There seems to be little objection to a rate cut among the board members. Even from the more hawkish Germans!
It should be noted that there is also expectations of further action by the Fed, which meets next week, along with the BOJ and SNB. This might be an opportunity for the ECB to “get ahead” of other major banks that are also considering action.
The more controversial proposal would be to restart buying bonds to support the economy.
Draghi has shown he is publicly in favor of this option, and the ECB has commissioned a study to explore how much and when to buy. Many analysts are in agreement that some kind of bond purchasing program will be announced, with the amount projected between €20-40B.
The problem is the hawkish members of the board are opposed to this kind of measure This is especially tr7ue for German, Austrian and Finnish members. Part of the problem is that the ECB has largely bought up all of the available bonds according to their current rules.
Cutting the Deposit Rate
This is a more technical measure and refers to how much banks have to pay to keep their money in the ECB. A “cut” here would raise the cost of keeping reserves in the ECB’s vault, in theory incentivizing banks to loan out more.
Since 2016, European banks have been keeping 13 times as much money in reserves than is required.

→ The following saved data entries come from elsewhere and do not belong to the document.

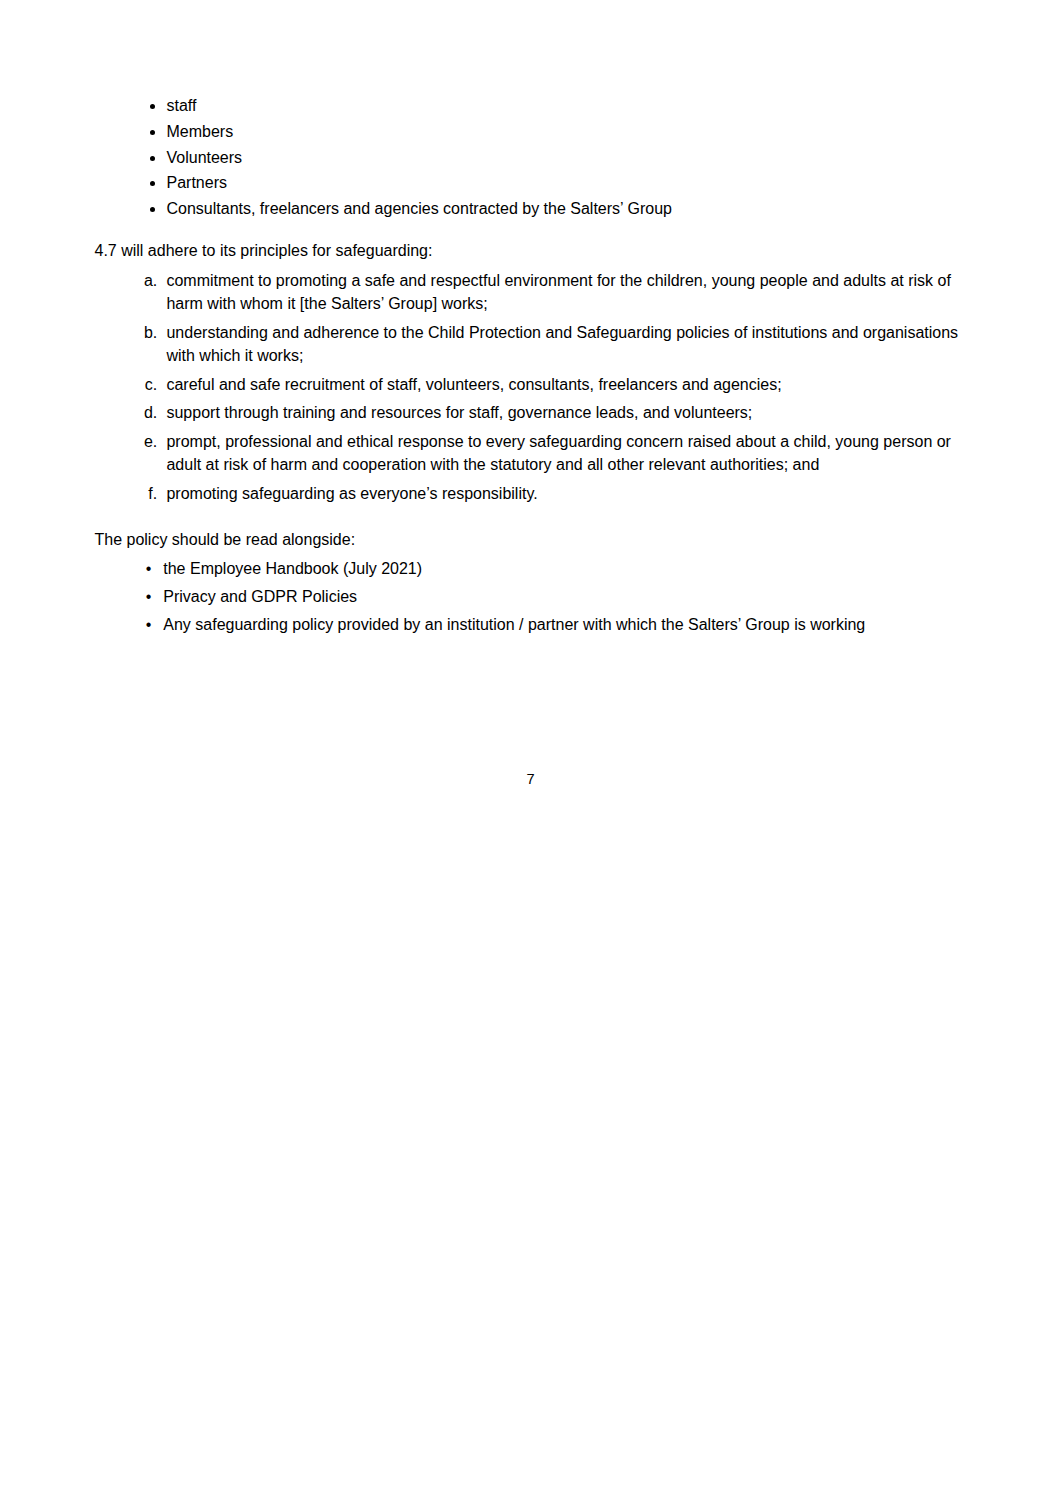staff
Members
Volunteers
Partners
Consultants, freelancers and agencies contracted by the Salters’ Group
4.7 will adhere to its principles for safeguarding:
commitment to promoting a safe and respectful environment for the children, young people and adults at risk of harm with whom it [the Salters’ Group] works;
understanding and adherence to the Child Protection and Safeguarding policies of institutions and organisations with which it works;
careful and safe recruitment of staff, volunteers, consultants, freelancers and agencies;
support through training and resources for staff, governance leads, and volunteers;
prompt, professional and ethical response to every safeguarding concern raised about a child, young person or adult at risk of harm and cooperation with the statutory and all other relevant authorities; and
promoting safeguarding as everyone’s responsibility.
The policy should be read alongside:
the Employee Handbook (July 2021)
Privacy and GDPR Policies
Any safeguarding policy provided by an institution / partner with which the Salters’ Group is working
7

Banks argue that this is because of a lack of profitability due to the low interest rates. This measure also has considerably more consensus than the asset purchases. An argument for it is that by cutting the deposit rate by at least 20 points, it will maintain the interest spread and keep from encouraging banks to deposit more funds and diluting the effect of the rate policy.
A Bold Move
The consensus is that the ECB will issue a “package” of measures; with several policies designed to amplify each other and have a bigger effect on the market.
But many central bank trackers are expressing concern that the market might be getting ahead of the facts, and that the ECB won’t take as drastic action as is being priced in. That would expose upside risk for the euro if the central bank under-delivers.
Several Board members have already expressed concern about the long term effects of continued easing policy. The worry now is that the ECB has fallen into a liquidity trap similar to Japan; an argument that would be in favor of more asset purchases and not cutting the interest rate. However, that is not a view shared by a majority.
Bond yields and the currency show that the market is pricing in significant action from the ECB, in line with the consensus view. This would likely include a rate cut plus additional measures. The “surprise” to the downside for the markets would likely be an announcement of a significant amount of asset purchases since that has the least agreement.